§ **Required action**:
Would you repeat the listing exactly, without any of its images?

§ **Records supplied**:
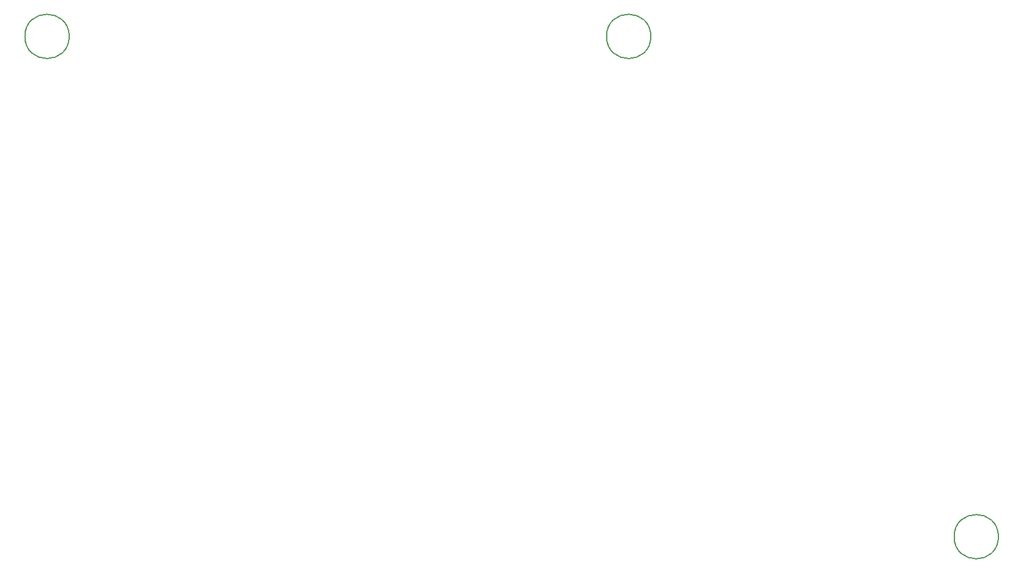
<source format=gbr>
G04 #@! TF.GenerationSoftware,KiCad,Pcbnew,(5.0.0)*
G04 #@! TF.CreationDate,2019-02-27T09:55:35+01:00*
G04 #@! TF.ProjectId,Potentiometer_mount_16LED,506F74656E74696F6D657465725F6D6F,rev?*
G04 #@! TF.SameCoordinates,Original*
G04 #@! TF.FileFunction,Other,Comment*
%FSLAX46Y46*%
G04 Gerber Fmt 4.6, Leading zero omitted, Abs format (unit mm)*
G04 Created by KiCad (PCBNEW (5.0.0)) date 02/27/19 09:55:35*
%MOMM*%
%LPD*%
G01*
G04 APERTURE LIST*
%ADD10C,0.150000*%
G04 APERTURE END LIST*
D10*
G04 #@! TO.C,*
X111500000Y-75500000D02*
G75*
G03X111500000Y-75500000I-3200000J0D01*
G01*
X27500000Y-75500000D02*
G75*
G03X27500000Y-75500000I-3200000J0D01*
G01*
X161700000Y-147800000D02*
G75*
G03X161700000Y-147800000I-3200000J0D01*
G01*
G04 #@! TD*
M02*

</source>
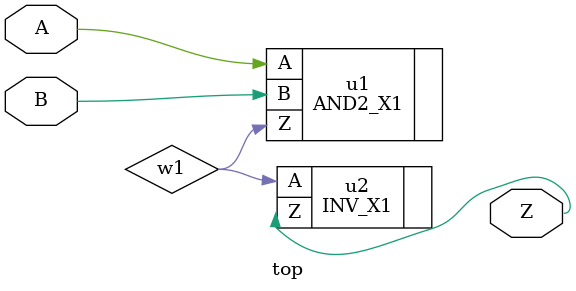
<source format=v>
module top (
    input A,
    input B,
    output Z
);
wire w1;
AND2_X1 u1 (.A(A), .B(B), .Z(w1)); // Driver w1
INV_X1 u2 (.A(w1), .Z(Z));         // Load w1, Driver Z
endmodule

</source>
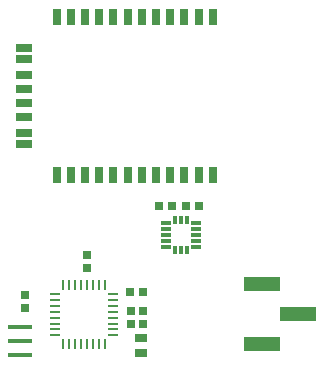
<source format=gtp>
G04 (created by PCBNEW (2013-05-31 BZR 4019)-stable) date 7/3/2014 2:31:18 PM*
%MOIN*%
G04 Gerber Fmt 3.4, Leading zero omitted, Abs format*
%FSLAX34Y34*%
G01*
G70*
G90*
G04 APERTURE LIST*
%ADD10C,0.00590551*%
%ADD11R,0.0314961X0.0551181*%
%ADD12R,0.0551181X0.0314961*%
%ADD13R,0.0364173X0.011811*%
%ADD14R,0.011811X0.0314961*%
%ADD15R,0.0275X0.0315*%
%ADD16R,0.04X0.025*%
%ADD17R,0.0315X0.0275*%
%ADD18R,0.120079X0.05*%
%ADD19R,0.0787402X0.015748*%
%ADD20R,0.0334X0.011*%
%ADD21R,0.011X0.0334*%
G04 APERTURE END LIST*
G54D10*
G54D11*
X46279Y-16362D03*
X45807Y-16362D03*
X45334Y-16362D03*
X44862Y-16362D03*
X44390Y-16362D03*
X43917Y-16362D03*
X43445Y-16362D03*
X42972Y-16362D03*
X42500Y-16362D03*
X42027Y-16362D03*
X41555Y-16362D03*
X41082Y-16362D03*
X41082Y-21637D03*
X41555Y-21637D03*
X42027Y-21637D03*
X42500Y-21637D03*
X42972Y-21637D03*
X43445Y-21637D03*
X43917Y-21637D03*
X44390Y-21637D03*
X44862Y-21637D03*
X45334Y-21637D03*
X45807Y-21637D03*
X46279Y-21637D03*
G54D12*
X39980Y-20614D03*
X39980Y-20220D03*
X39980Y-19708D03*
X39980Y-19236D03*
X39980Y-18763D03*
X39980Y-18291D03*
X39980Y-17779D03*
X39980Y-17385D03*
G54D13*
X45726Y-24033D03*
X45726Y-23836D03*
X45726Y-23246D03*
X45726Y-23443D03*
X45726Y-23640D03*
X44713Y-23640D03*
X44713Y-23443D03*
X44713Y-23246D03*
X44713Y-23836D03*
X44713Y-24033D03*
G54D14*
X45220Y-23138D03*
X45220Y-24141D03*
X45023Y-23138D03*
X45416Y-23138D03*
X45023Y-24141D03*
X45416Y-24141D03*
G54D15*
X42100Y-24294D03*
X42100Y-24726D03*
G54D16*
X43880Y-27069D03*
X43880Y-27571D03*
G54D17*
X43956Y-25540D03*
X43524Y-25540D03*
G54D15*
X43940Y-26616D03*
X43940Y-26184D03*
X40030Y-26076D03*
X40030Y-25644D03*
G54D17*
X45384Y-22660D03*
X45816Y-22660D03*
X44504Y-22660D03*
X44936Y-22660D03*
G54D15*
X43560Y-26616D03*
X43560Y-26184D03*
G54D18*
X49120Y-26260D03*
X47919Y-27260D03*
X47919Y-25260D03*
G54D19*
X39840Y-27160D03*
X39840Y-26687D03*
X39840Y-27632D03*
G54D20*
X41016Y-25798D03*
X41016Y-25995D03*
X41016Y-26192D03*
X41016Y-26388D03*
X41016Y-26978D03*
G54D21*
X41302Y-27264D03*
X41498Y-27264D03*
X41695Y-27264D03*
X41892Y-27264D03*
X42088Y-27264D03*
X42285Y-27264D03*
G54D20*
X41016Y-25602D03*
G54D21*
X42482Y-27264D03*
X42678Y-27264D03*
G54D20*
X42964Y-26978D03*
X42964Y-26782D03*
X42964Y-26585D03*
X42964Y-26388D03*
X42964Y-26192D03*
X42964Y-25995D03*
X42964Y-25798D03*
X42964Y-25602D03*
G54D21*
X42678Y-25316D03*
X42482Y-25316D03*
X42285Y-25316D03*
X42088Y-25316D03*
G54D20*
X41016Y-26585D03*
X41016Y-26782D03*
G54D21*
X41892Y-25316D03*
X41695Y-25316D03*
X41498Y-25316D03*
X41302Y-25316D03*
M02*

</source>
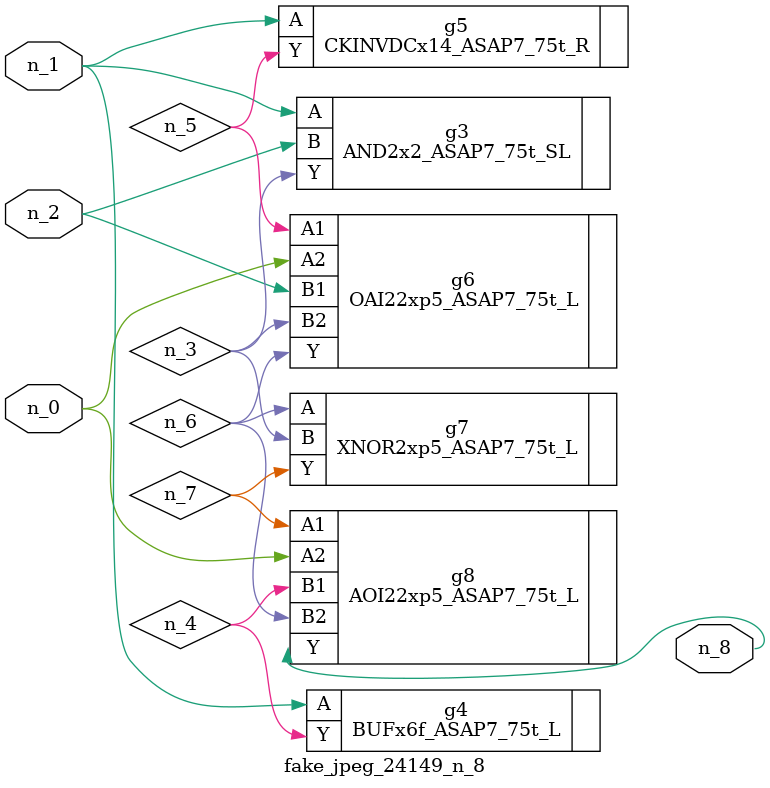
<source format=v>
module fake_jpeg_24149_n_8 (n_0, n_2, n_1, n_8);

input n_0;
input n_2;
input n_1;

output n_8;

wire n_3;
wire n_4;
wire n_6;
wire n_5;
wire n_7;

AND2x2_ASAP7_75t_SL g3 ( 
.A(n_1),
.B(n_2),
.Y(n_3)
);

BUFx6f_ASAP7_75t_L g4 ( 
.A(n_1),
.Y(n_4)
);

CKINVDCx14_ASAP7_75t_R g5 ( 
.A(n_1),
.Y(n_5)
);

OAI22xp5_ASAP7_75t_L g6 ( 
.A1(n_5),
.A2(n_0),
.B1(n_2),
.B2(n_3),
.Y(n_6)
);

XNOR2xp5_ASAP7_75t_L g7 ( 
.A(n_6),
.B(n_3),
.Y(n_7)
);

AOI22xp5_ASAP7_75t_L g8 ( 
.A1(n_7),
.A2(n_0),
.B1(n_4),
.B2(n_6),
.Y(n_8)
);


endmodule
</source>
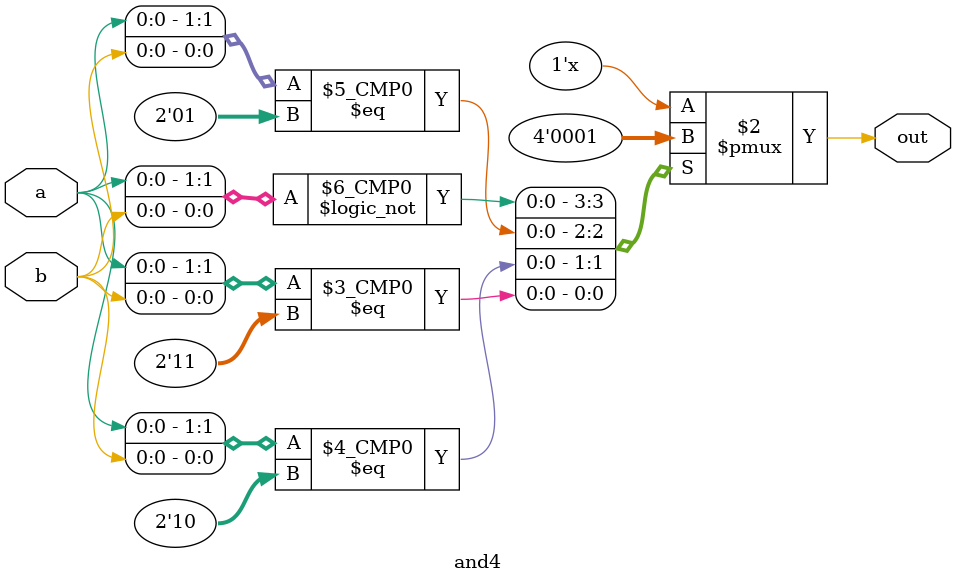
<source format=v>
module and4 (
  input a,
  input b,
  output reg out
);

    always @(*) begin
        case ({a, b})
            2'b00: out = 1'b0;
            2'b01: out = 1'b0;
            2'b10: out = 1'b0;
            2'b11: out = 1'b1;
        endcase
    end

endmodule
</source>
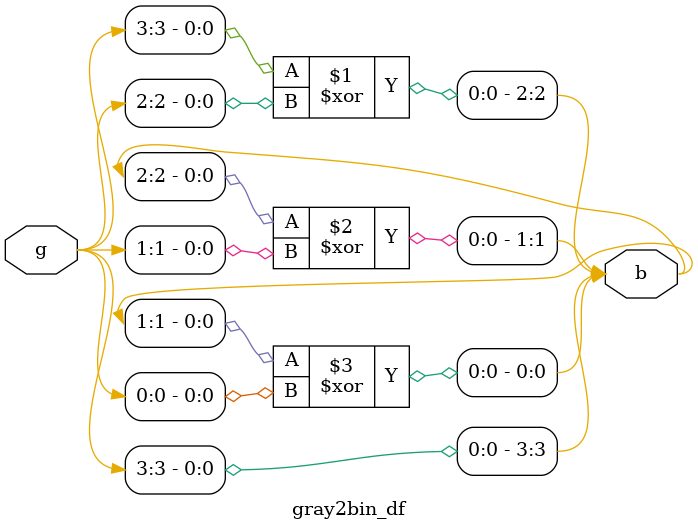
<source format=v>
`timescale 1ns / 1ps


module gray2bin_df(
    input  [3:0] g,
    output [3:0] b
);
    assign b[3] = g[3];
    assign b[2] = b[3] ^ g[2];
    assign b[1] = b[2] ^ g[1];
    assign b[0] = b[1] ^ g[0];
endmodule


</source>
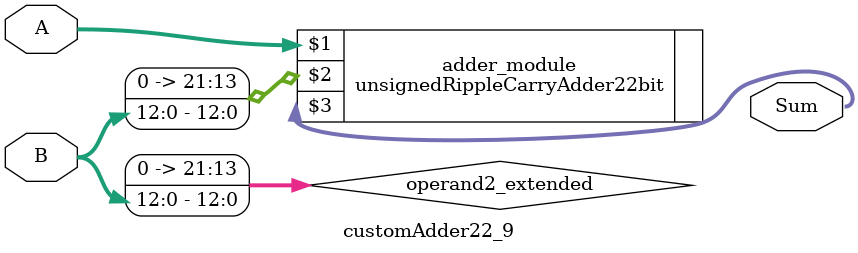
<source format=v>

module customAdder22_9(
                    input [21 : 0] A,
                    input [12 : 0] B,
                    
                    output [22 : 0] Sum
            );

    wire [21 : 0] operand2_extended;
    
    assign operand2_extended =  {9'b0, B};
    
    unsignedRippleCarryAdder22bit adder_module(
        A,
        operand2_extended,
        Sum
    );
    
endmodule
        
</source>
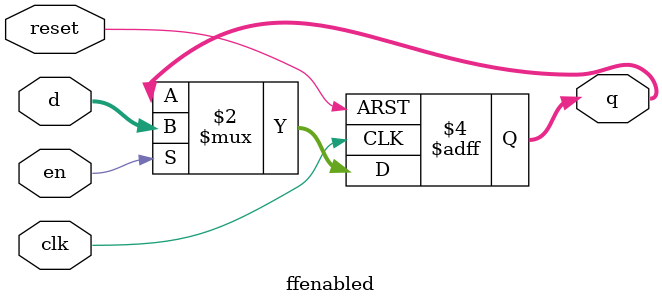
<source format=v>
module ffenabled #(parameter WIDTH=8)(
    input clk,reset,en,
    input[WIDTH-1:0] d,
    output reg[WIDTH-1:0] q
);
    always @(posedge clk,posedge reset)begin
        if(reset)
            q<=0;
        else if(en)
            q<=d;
    end
endmodule
</source>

§ **Task response**:
<source format=gbr>
G04 #@! TF.GenerationSoftware,KiCad,Pcbnew,(5.0.0)*
G04 #@! TF.CreationDate,2019-02-27T09:55:35+01:00*
G04 #@! TF.ProjectId,Potentiometer_mount_16LED,506F74656E74696F6D657465725F6D6F,rev?*
G04 #@! TF.SameCoordinates,Original*
G04 #@! TF.FileFunction,Other,Comment*
%FSLAX46Y46*%
G04 Gerber Fmt 4.6, Leading zero omitted, Abs format (unit mm)*
G04 Created by KiCad (PCBNEW (5.0.0)) date 02/27/19 09:55:35*
%MOMM*%
%LPD*%
G01*
G04 APERTURE LIST*
%ADD10C,0.150000*%
G04 APERTURE END LIST*
D10*
G04 #@! TO.C,*
X111500000Y-75500000D02*
G75*
G03X111500000Y-75500000I-3200000J0D01*
G01*
X27500000Y-75500000D02*
G75*
G03X27500000Y-75500000I-3200000J0D01*
G01*
X161700000Y-147800000D02*
G75*
G03X161700000Y-147800000I-3200000J0D01*
G01*
G04 #@! TD*
M02*

</source>
<source format=v>
module top (
    input A,
    input B,
    output Z
);
wire w1;
AND2_X1 u1 (.A(A), .B(B), .Z(w1)); // Driver w1
INV_X1 u2 (.A(w1), .Z(Z));         // Load w1, Driver Z
endmodule

</source>
<source format=gtp>
G04 (created by PCBNEW (2013-05-31 BZR 4019)-stable) date 7/3/2014 2:31:18 PM*
%MOIN*%
G04 Gerber Fmt 3.4, Leading zero omitted, Abs format*
%FSLAX34Y34*%
G01*
G70*
G90*
G04 APERTURE LIST*
%ADD10C,0.00590551*%
%ADD11R,0.0314961X0.0551181*%
%ADD12R,0.0551181X0.0314961*%
%ADD13R,0.0364173X0.011811*%
%ADD14R,0.011811X0.0314961*%
%ADD15R,0.0275X0.0315*%
%ADD16R,0.04X0.025*%
%ADD17R,0.0315X0.0275*%
%ADD18R,0.120079X0.05*%
%ADD19R,0.0787402X0.015748*%
%ADD20R,0.0334X0.011*%
%ADD21R,0.011X0.0334*%
G04 APERTURE END LIST*
G54D10*
G54D11*
X46279Y-16362D03*
X45807Y-16362D03*
X45334Y-16362D03*
X44862Y-16362D03*
X44390Y-16362D03*
X43917Y-16362D03*
X43445Y-16362D03*
X42972Y-16362D03*
X42500Y-16362D03*
X42027Y-16362D03*
X41555Y-16362D03*
X41082Y-16362D03*
X41082Y-21637D03*
X41555Y-21637D03*
X42027Y-21637D03*
X42500Y-21637D03*
X42972Y-21637D03*
X43445Y-21637D03*
X43917Y-21637D03*
X44390Y-21637D03*
X44862Y-21637D03*
X45334Y-21637D03*
X45807Y-21637D03*
X46279Y-21637D03*
G54D12*
X39980Y-20614D03*
X39980Y-20220D03*
X39980Y-19708D03*
X39980Y-19236D03*
X39980Y-18763D03*
X39980Y-18291D03*
X39980Y-17779D03*
X39980Y-17385D03*
G54D13*
X45726Y-24033D03*
X45726Y-23836D03*
X45726Y-23246D03*
X45726Y-23443D03*
X45726Y-23640D03*
X44713Y-23640D03*
X44713Y-23443D03*
X44713Y-23246D03*
X44713Y-23836D03*
X44713Y-24033D03*
G54D14*
X45220Y-23138D03*
X45220Y-24141D03*
X45023Y-23138D03*
X45416Y-23138D03*
X45023Y-24141D03*
X45416Y-24141D03*
G54D15*
X42100Y-24294D03*
X42100Y-24726D03*
G54D16*
X43880Y-27069D03*
X43880Y-27571D03*
G54D17*
X43956Y-25540D03*
X43524Y-25540D03*
G54D15*
X43940Y-26616D03*
X43940Y-26184D03*
X40030Y-26076D03*
X40030Y-25644D03*
G54D17*
X45384Y-22660D03*
X45816Y-22660D03*
X44504Y-22660D03*
X44936Y-22660D03*
G54D15*
X43560Y-26616D03*
X43560Y-26184D03*
G54D18*
X49120Y-26260D03*
X47919Y-27260D03*
X47919Y-25260D03*
G54D19*
X39840Y-27160D03*
X39840Y-26687D03*
X39840Y-27632D03*
G54D20*
X41016Y-25798D03*
X41016Y-25995D03*
X41016Y-26192D03*
X41016Y-26388D03*
X41016Y-26978D03*
G54D21*
X41302Y-27264D03*
X41498Y-27264D03*
X41695Y-27264D03*
X41892Y-27264D03*
X42088Y-27264D03*
X42285Y-27264D03*
G54D20*
X41016Y-25602D03*
G54D21*
X42482Y-27264D03*
X42678Y-27264D03*
G54D20*
X42964Y-26978D03*
X42964Y-26782D03*
X42964Y-26585D03*
X42964Y-26388D03*
X42964Y-26192D03*
X42964Y-25995D03*
X42964Y-25798D03*
X42964Y-25602D03*
G54D21*
X42678Y-25316D03*
X42482Y-25316D03*
X42285Y-25316D03*
X42088Y-25316D03*
G54D20*
X41016Y-26585D03*
X41016Y-26782D03*
G54D21*
X41892Y-25316D03*
X41695Y-25316D03*
X41498Y-25316D03*
X41302Y-25316D03*
M02*

</source>
<source format=v>
module fake_jpeg_24149_n_8 (n_0, n_2, n_1, n_8);

input n_0;
input n_2;
input n_1;

output n_8;

wire n_3;
wire n_4;
wire n_6;
wire n_5;
wire n_7;

AND2x2_ASAP7_75t_SL g3 ( 
.A(n_1),
.B(n_2),
.Y(n_3)
);

BUFx6f_ASAP7_75t_L g4 ( 
.A(n_1),
.Y(n_4)
);

CKINVDCx14_ASAP7_75t_R g5 ( 
.A(n_1),
.Y(n_5)
);

OAI22xp5_ASAP7_75t_L g6 ( 
.A1(n_5),
.A2(n_0),
.B1(n_2),
.B2(n_3),
.Y(n_6)
);

XNOR2xp5_ASAP7_75t_L g7 ( 
.A(n_6),
.B(n_3),
.Y(n_7)
);

AOI22xp5_ASAP7_75t_L g8 ( 
.A1(n_7),
.A2(n_0),
.B1(n_4),
.B2(n_6),
.Y(n_8)
);


endmodule
</source>
<source format=v>
module and4 (
  input a,
  input b,
  output reg out
);

    always @(*) begin
        case ({a, b})
            2'b00: out = 1'b0;
            2'b01: out = 1'b0;
            2'b10: out = 1'b0;
            2'b11: out = 1'b1;
        endcase
    end

endmodule
</source>
<source format=v>
`timescale 1ns / 1ps


module gray2bin_df(
    input  [3:0] g,
    output [3:0] b
);
    assign b[3] = g[3];
    assign b[2] = b[3] ^ g[2];
    assign b[1] = b[2] ^ g[1];
    assign b[0] = b[1] ^ g[0];
endmodule


</source>
<source format=v>

module customAdder22_9(
                    input [21 : 0] A,
                    input [12 : 0] B,
                    
                    output [22 : 0] Sum
            );

    wire [21 : 0] operand2_extended;
    
    assign operand2_extended =  {9'b0, B};
    
    unsignedRippleCarryAdder22bit adder_module(
        A,
        operand2_extended,
        Sum
    );
    
endmodule
        
</source>
<source format=v>
module ffenabled #(parameter WIDTH=8)(
    input clk,reset,en,
    input[WIDTH-1:0] d,
    output reg[WIDTH-1:0] q
);
    always @(posedge clk,posedge reset)begin
        if(reset)
            q<=0;
        else if(en)
            q<=d;
    end
endmodule
</source>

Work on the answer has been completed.